Interview with Nathalie PENFORNIS, Visiting Professor at KEDGE

07/04/2022
Interview with Nathalie PENFORNIS, Visiting Professor at KEDGE Business School.

Nathalie Penfornis is a COO Executive in Digital and Transformation consultancy. For more than 15 years, she has held managerial positions on teams, linking IT to business, in the fields of agile project management, digital product management, business development and managerial innovation. 

She has worked for several sectors such as global travel, sports betting, media, smart cities, automotive, industry 4.0, mobility and autonomous vehicles, always with an international context. She led various digital and organizational transformations, especially in Renault as an Agile Product Manager, in JCDecaux as the Deputy head of IS strategy and in Apsia as the Head of Innovation and Transformation. Today, she leverages her organisational and collaboration expertise to sustainability, as COO of the consultancy company Quantis.

Question: Nathalie, can you tell us more about your background and how it led you to become a professor at KEDGE Business School?

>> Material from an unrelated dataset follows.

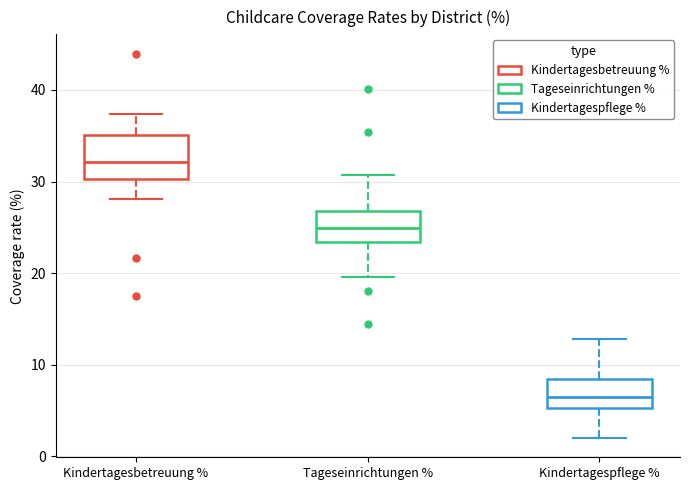

Where is the upper edge of the box for Tageseinrichtungen % on the y-axis? The values are not printed on the chart, so give them approximately, as read against the axis.

27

Nathalie: I am an information system engineer, graduated from the UTC (Université de Technologie de Compiègne). This enabled me to experience several businesses from the digital perspective, and that was incredibly rich!  But after a dozen years, I was still not clear about my path: I was getting bored in my positions, faster and faster, and I was less and less tolerant to inefficient, hierarchical workplaces. I decided to enroll in Kedge Global Executive MBA to get some clue.  It boosted my boldness and helped me find my purpose. I’m grateful to Kedge and wanted to help improving the programme.  A specific insight about “Digital transformation on the field” was a good way as this is a must-have knowledge that every senior and executive leaders should be aware of it.

Q: In the Executive MBA, you teach Digital Transformation through a "Hackathon". How is this course organized?

N: The hackathon is a one-day intensive experience. The students compete in teams. Each team has to frame and plan a digital transformation business case, which has been selected among the participants’ submitted personal cases. They move from “what is at stake” to “delivering the transformation in sprints”, through “reinventing the company’s organization”. Teams simultaneously progress step by step, by producing business deliverables at each step and leveraging them in the following step. The hackathon is designed in such a way that teams have no rest: they are pushed to organize themselves efficiently and deliver the highest value they can in a limited amount of time. Participants have said that the atmosphere is insightful, challenging, exhausting and fun at the same time.

Q: What’s the story behind the hackathon, why pushing this approach in the programme?

N: I designed the hackathon with the key learnings I personally got from my own experience in digital transformation. Digital is everywhere and no company can thrive, without mastering digital. And yet, there are so many failures today, as many managers and executives lose focus and let themselves cornered by the numerous and complex possibilities enabled by technologies. The hackathon enlightens participants on common wrong understandings about what digital transformation is:

  1. Digital transformation is not an end: it has no benefit if it does not solve any pain
  2. Digital transformation is not only about digital: it requires organizational change and calls for managerial innovation
  3. Digital transformation is not always a big journey: it can start small, it should definitely deliver added value fast and regularly, to be adopted and sustained.

Q: Is the hackathon expected to change over the next intakes?

N: Yes, of course! As it is a practical course, I will keep it up to date with the best practices from the market. Besides, the participants wanted more and asked for a longer duration. We are thinking of starting the hackathon with a preliminary session on the evening before, leaving more time for methodological explanations and peer-to-peer reviews. Finally, I am eager to develop the sustainability imperatives into the course.